The Belgian government said Friday it wants the European Union to investigate the Magna deal for evidence that Germany sought to protect its own plants.

Besides plants in Germany and Belgium, Opel also has factories in Poland, Portugal and Spain, and sister brand Vauxhall has plants in Britain.

The Flanders regional government says it is still prepared to spend euro300 million ($437.8 million) to upgrade the Antwerp factory and another euro200 million to buy the building under a sale and lease-back operation in exchange for assurances that it will stay open.

Manfred Wennemer, the former CEO of auto parts maker Continental AG, represented the four German states with Opel factories on the trust board. Yet he voted against Magna.

"I believe we do not have a solution which will turn Opel into a competitive company at the end of the day," Wennemer said.

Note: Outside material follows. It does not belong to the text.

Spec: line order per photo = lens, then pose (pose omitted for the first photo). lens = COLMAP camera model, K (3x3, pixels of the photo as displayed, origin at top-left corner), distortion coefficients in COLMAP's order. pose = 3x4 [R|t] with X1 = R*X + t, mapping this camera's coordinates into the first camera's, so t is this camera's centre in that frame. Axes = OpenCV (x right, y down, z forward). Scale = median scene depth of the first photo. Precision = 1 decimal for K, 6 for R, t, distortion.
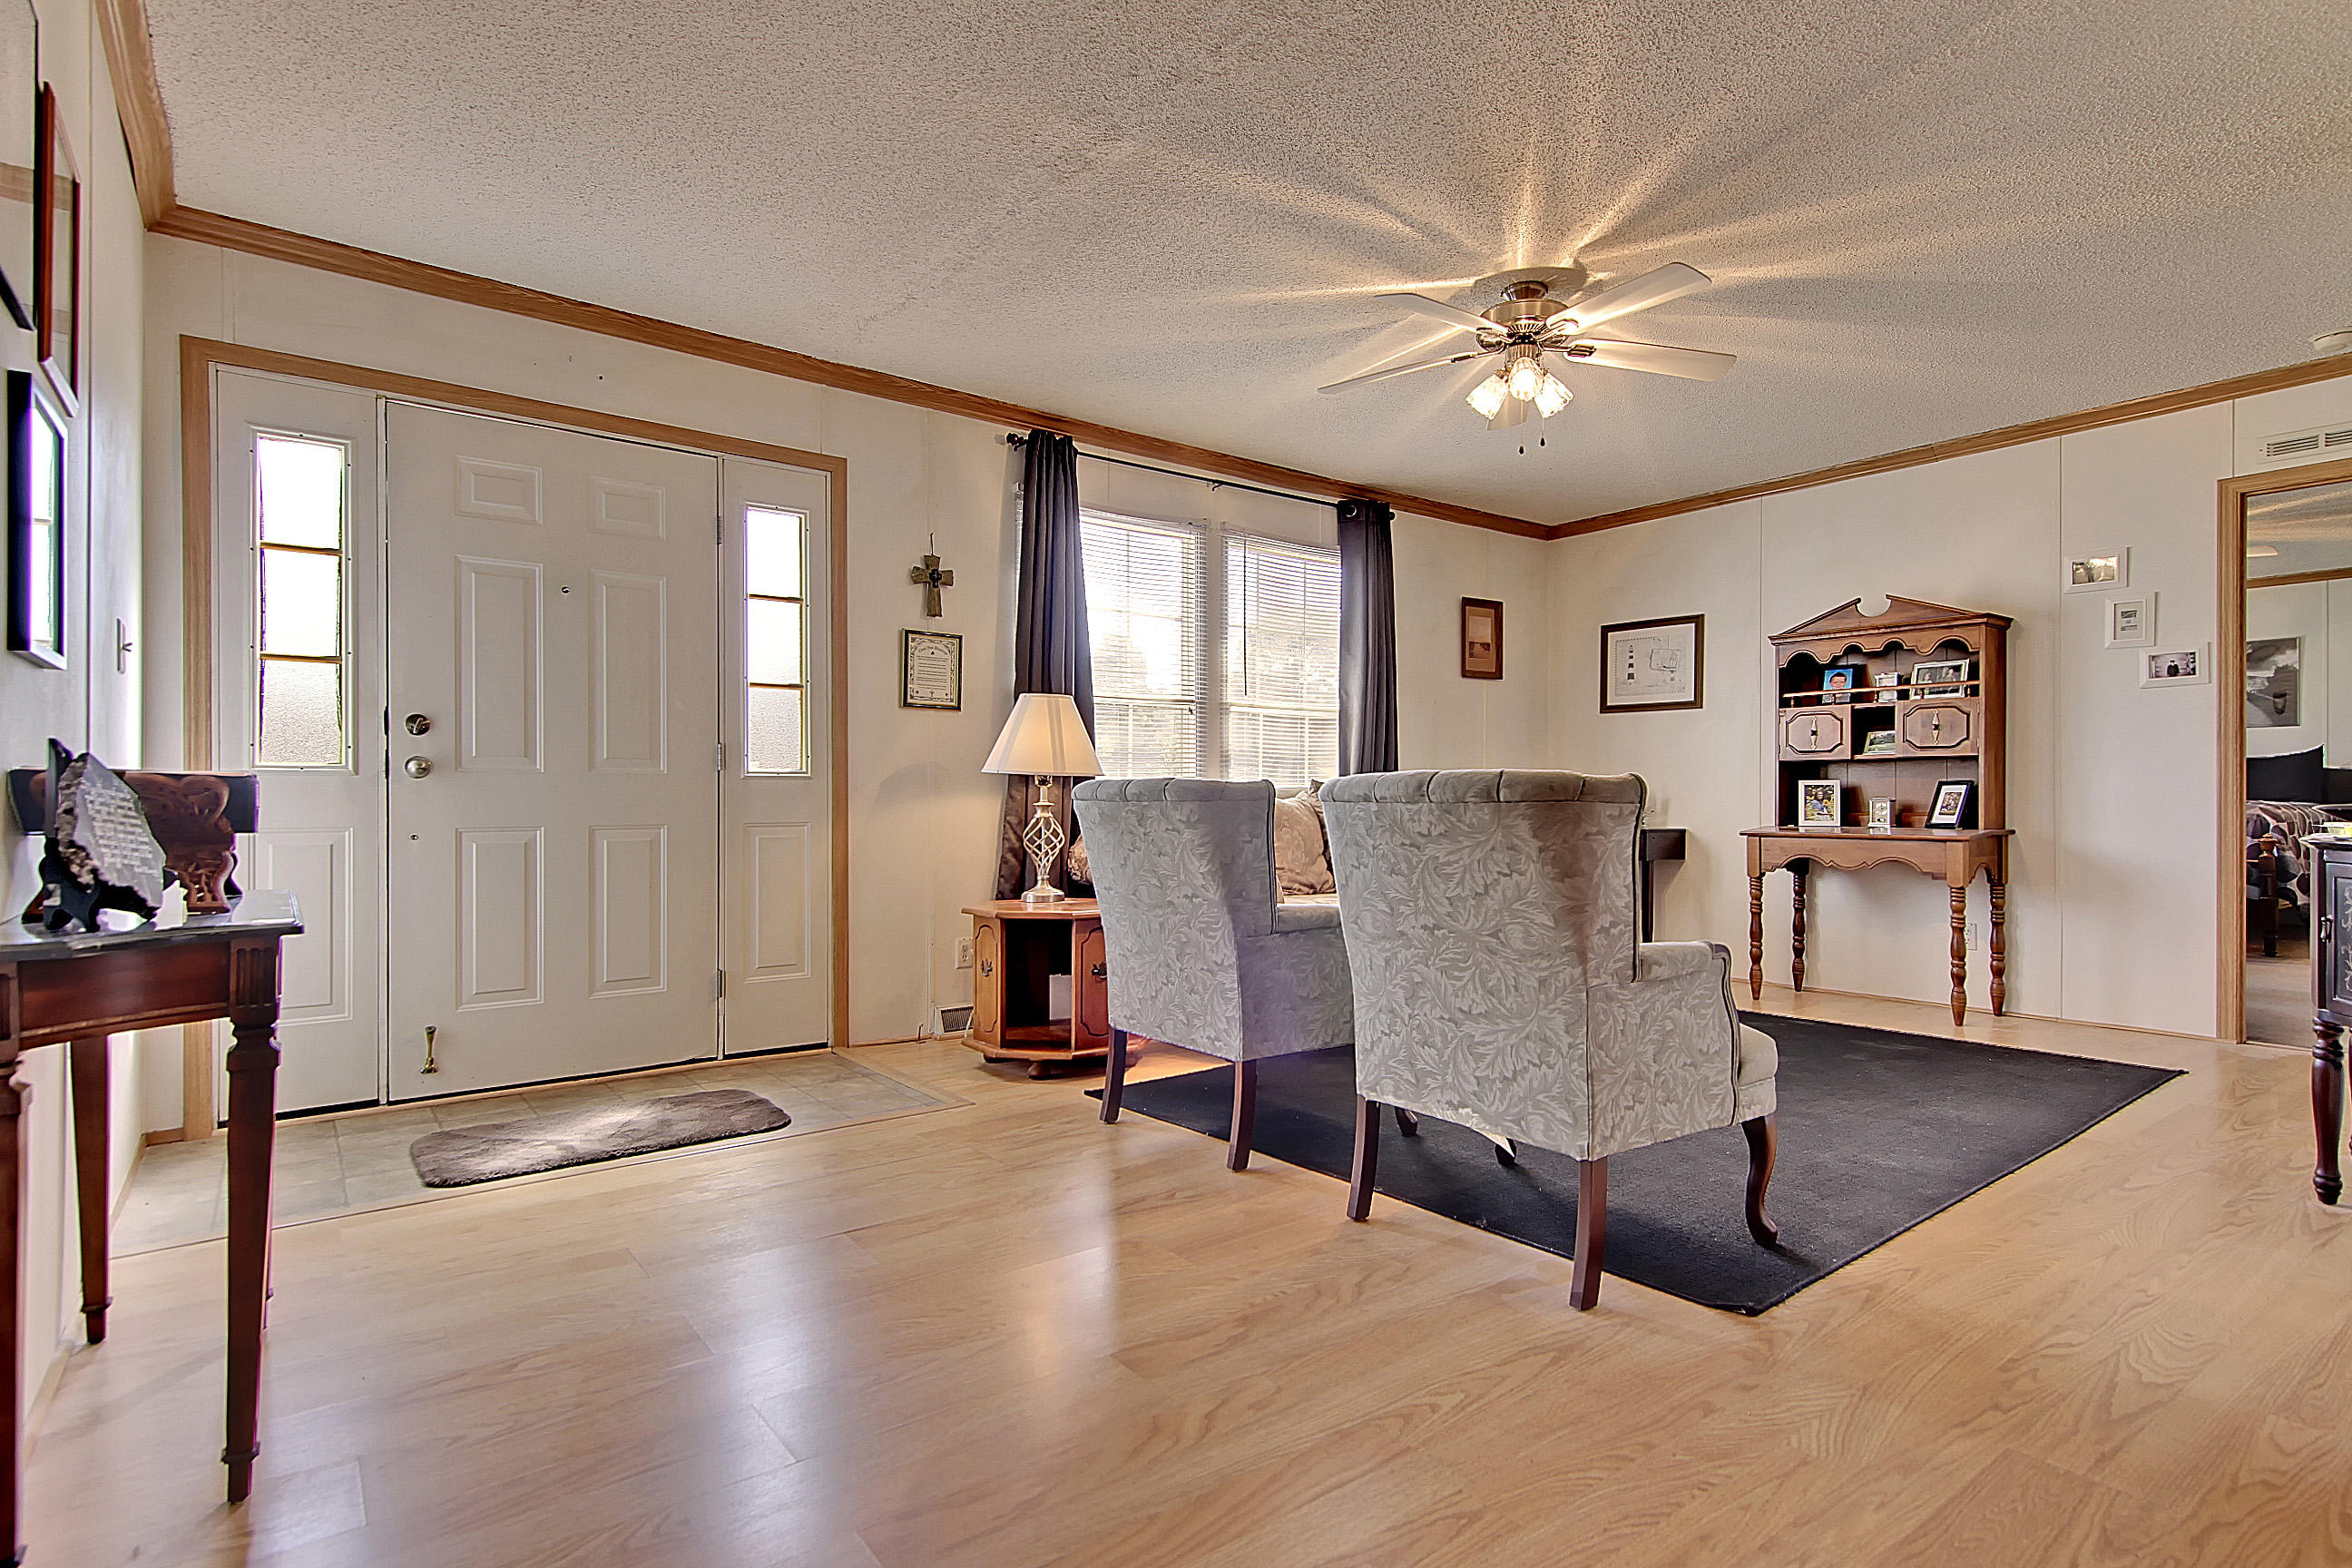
lens RADIAL K [[1205.0, 0, 1179.1], [0, 1205.0, 792.3], [0, 0, 1]] dist [0.006677, -0.009763]
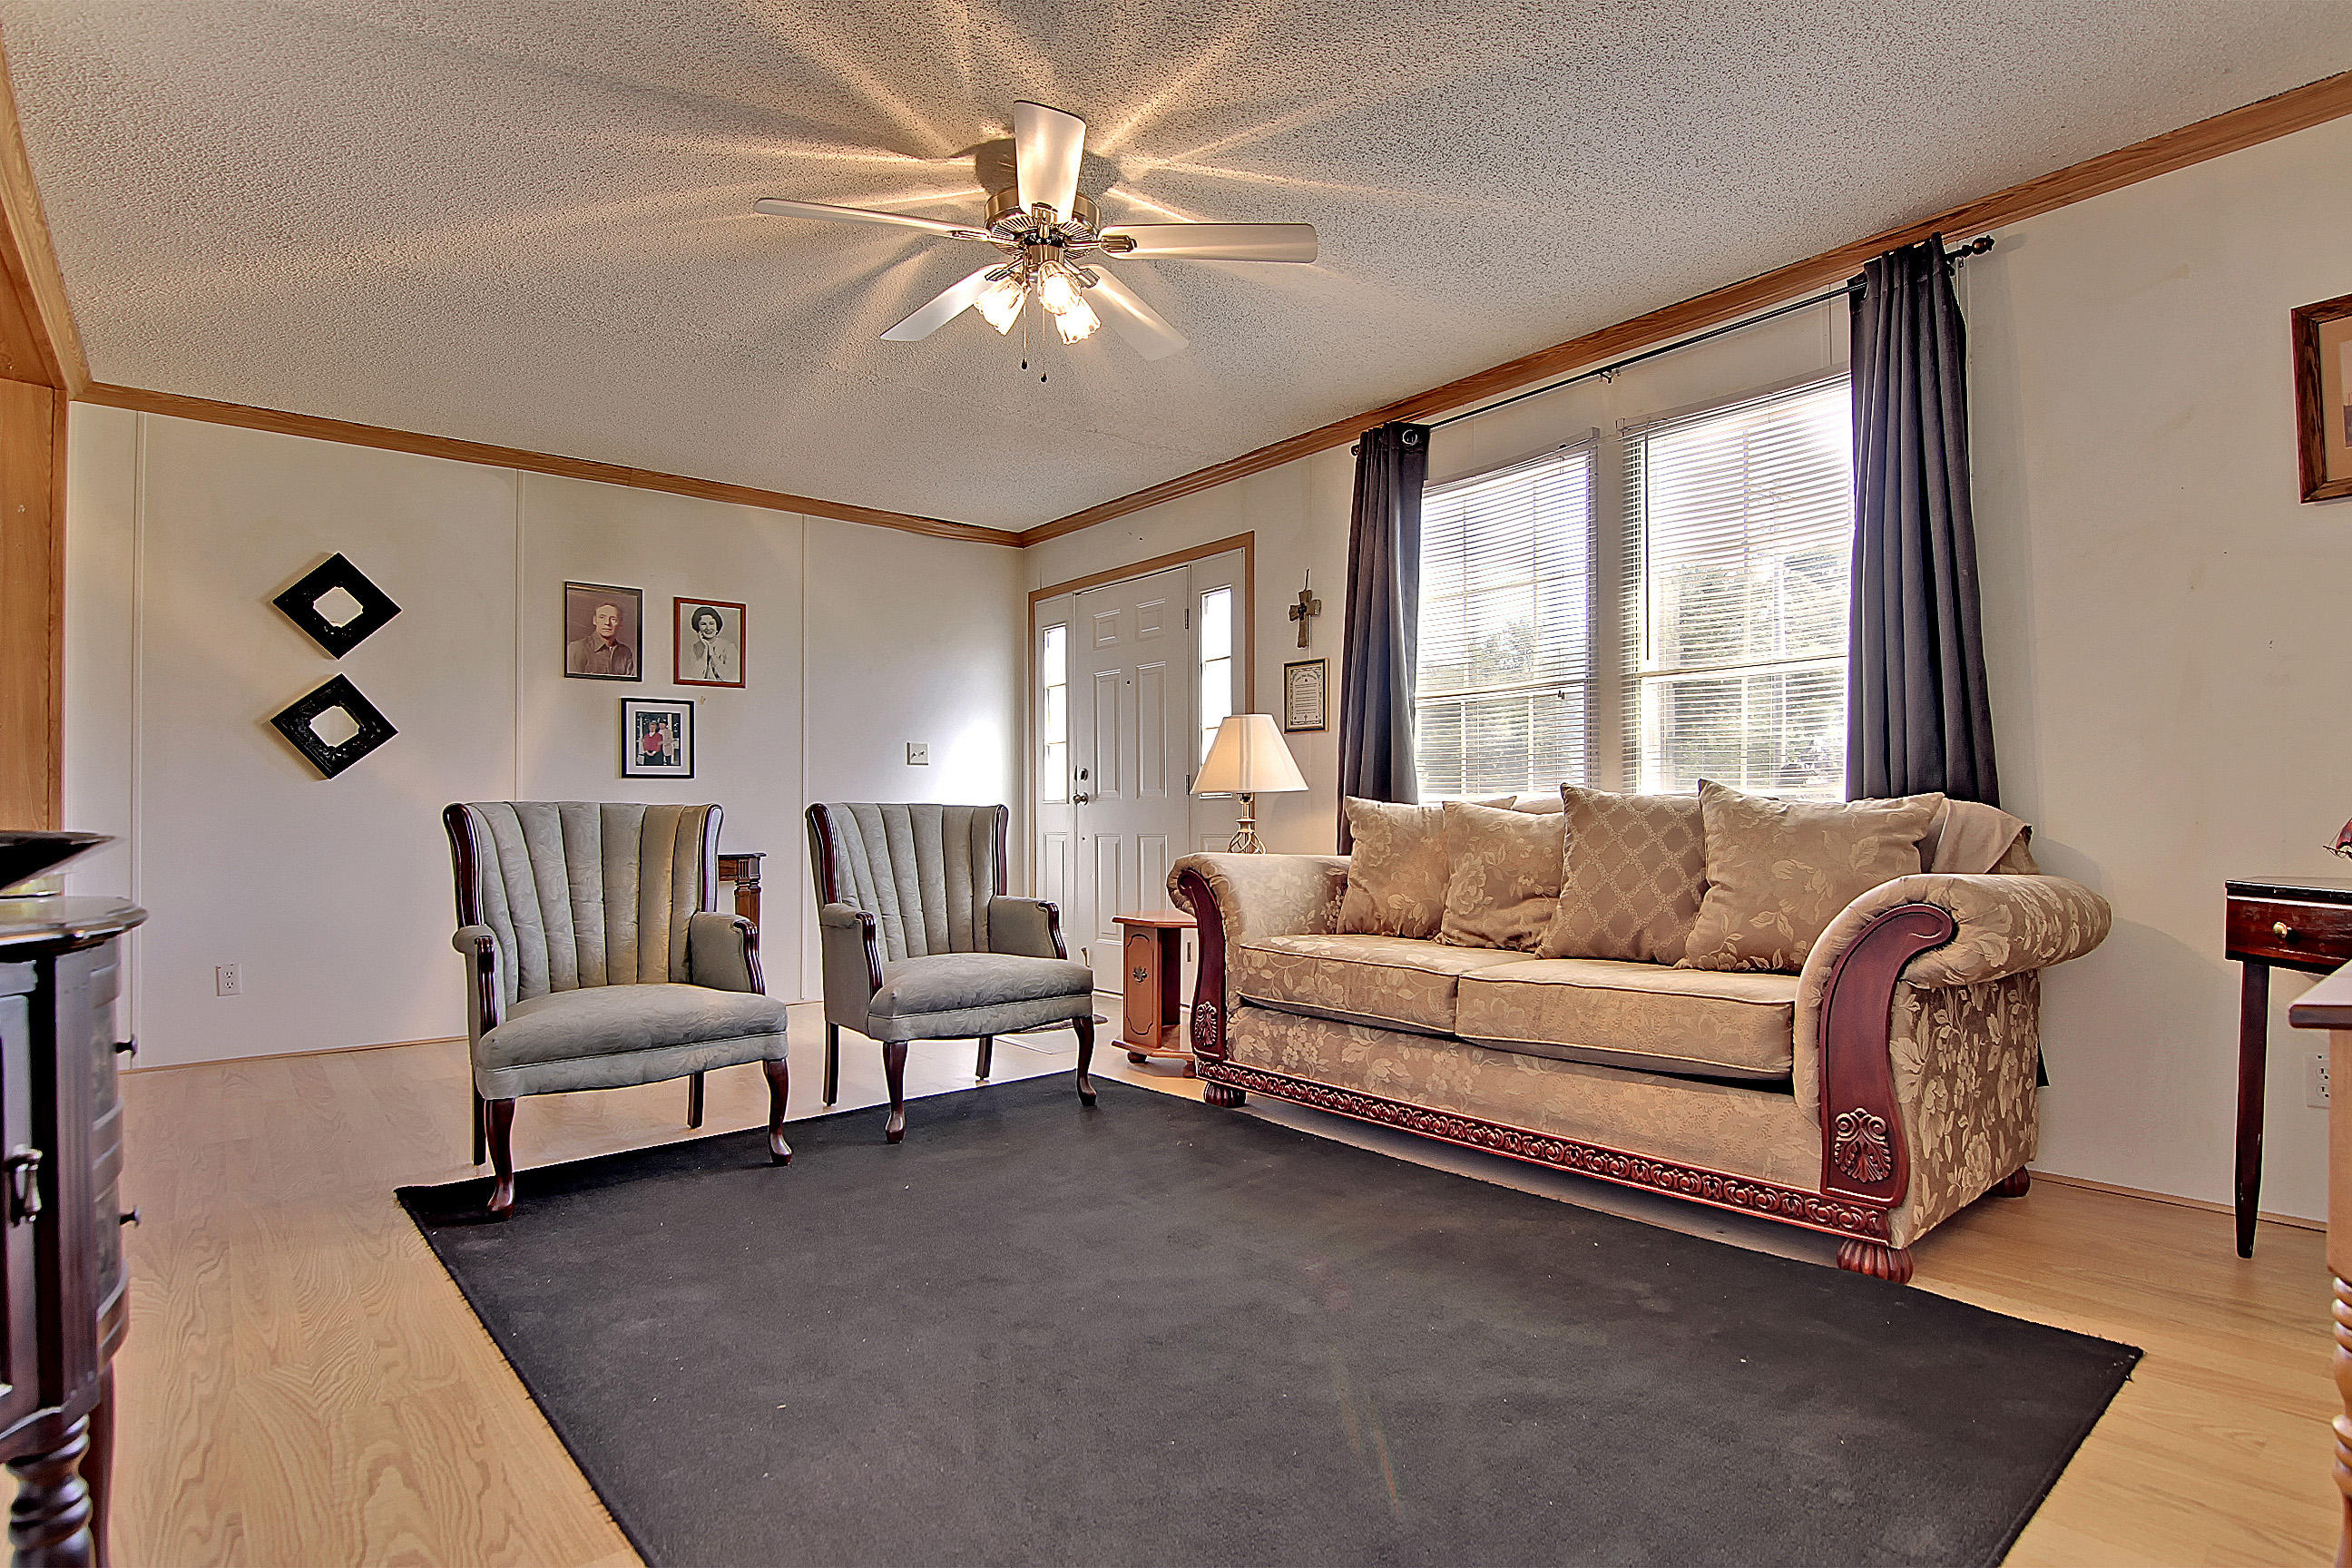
lens RADIAL K [[1205.0, 0, 1183.8], [0, 1205.0, 808.1], [0, 0, 1]] dist [0.006677, -0.009763]
pose [[0.023575, -0.005872, -0.999705, 0.920411], [0.018125, 0.999821, -0.005445, 0.002343], [0.999558, -0.017991, 0.023677, 0.911789]]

IHS Global Insight auto ananalyst Tim Urquhart said that for GM, Magna and its Russian partner were the best of a bad situation, but that any sales in Russia were unlikely to provide immediate rescue.

"What does the future hold? It's a risky strategy relying heavily on Russia which is down by a half this year and will probably take some time before it comes back to year-ago levels," he said.

Barclay's Capital said in a research note the deal could also impact Magna's parts business as it might lose some car manufacturing customers that don't want to deal with a competitor. Barclay's said for example, that Volkswagen has indicated that it would move away from buying Magna parts if it bought Opel.

Stronach said the company would set up "firewalls" between its parts business and Opel to keep confidential information separate and secure.

Associated Press writers Raf Casert in Brussels and Monika Scislowska in Warsaw contributed to this report.